• _DATA RECORDS_:
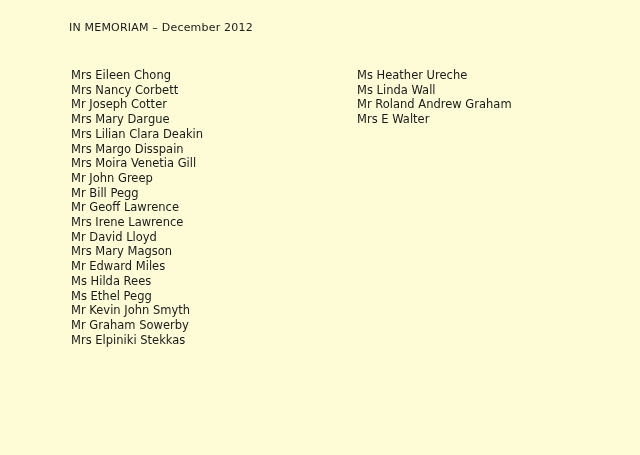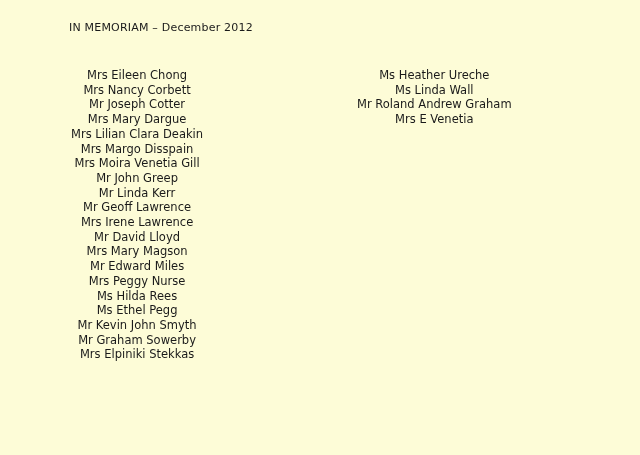--- a/index.html
+++ b/index.html
@@ -30,21 +30,20 @@
   }
   .columns {
     position: absolute;
     left: 0;
     top: 68px;
     width: 640px;
   }
   .column {
     position: absolute;
     top: 0;
-    text-align: center;
   }
   .column-left {
     left: 71px;
   }
   .column-right {
     left: 357px;
   }
   .name-entry {
     font-size: 11.5px;
     line-height: 14.7px;
@@ -62,36 +61,35 @@
 
     <div class="column column-left">
       <div class="name-entry">Mrs Eileen Chong</div>
       <div class="name-entry">Mrs Nancy Corbett</div>
       <div class="name-entry">Mr Joseph Cotter</div>
       <div class="name-entry">Mrs Mary Dargue</div>
       <div class="name-entry">Mrs Lilian Clara Deakin</div>
       <div class="name-entry">Mrs Margo Disspain</div>
       <div class="name-entry">Mrs Moira Venetia Gill</div>
       <div class="name-entry">Mr John Greep</div>
-      <div class="name-entry">Mr Linda Kerr</div>
+      <div class="name-entry">Mr Bill Pegg</div>
       <div class="name-entry">Mr Geoff Lawrence</div>
       <div class="name-entry">Mrs Irene Lawrence</div>
       <div class="name-entry">Mr David Lloyd</div>
       <div class="name-entry">Mrs Mary Magson</div>
       <div class="name-entry">Mr Edward Miles</div>
-      <div class="name-entry">Mrs Peggy Nurse</div>
       <div class="name-entry">Ms Hilda Rees</div>
       <div class="name-entry">Ms Ethel Pegg</div>
       <div class="name-entry">Mr Kevin John Smyth</div>
       <div class="name-entry">Mr Graham Sowerby</div>
       <div class="name-entry">Mrs Elpiniki Stekkas</div>
     </div>
 
     <div class="column column-right">
       <div class="name-entry">Ms Heather Ureche</div>
       <div class="name-entry">Ms Linda Wall</div>
       <div class="name-entry">Mr Roland Andrew Graham</div>
-      <div class="name-entry">Mrs E Venetia</div>
+      <div class="name-entry">Mrs E Walter</div>
     </div>
 
   </div>
 
 </div>
 
 </body></html>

• _WHAT YOU NEED TO DO_: The string "left" appears in some lines of the material. Report how many, and nothing more.

• _YOUR RESPONSE_: 5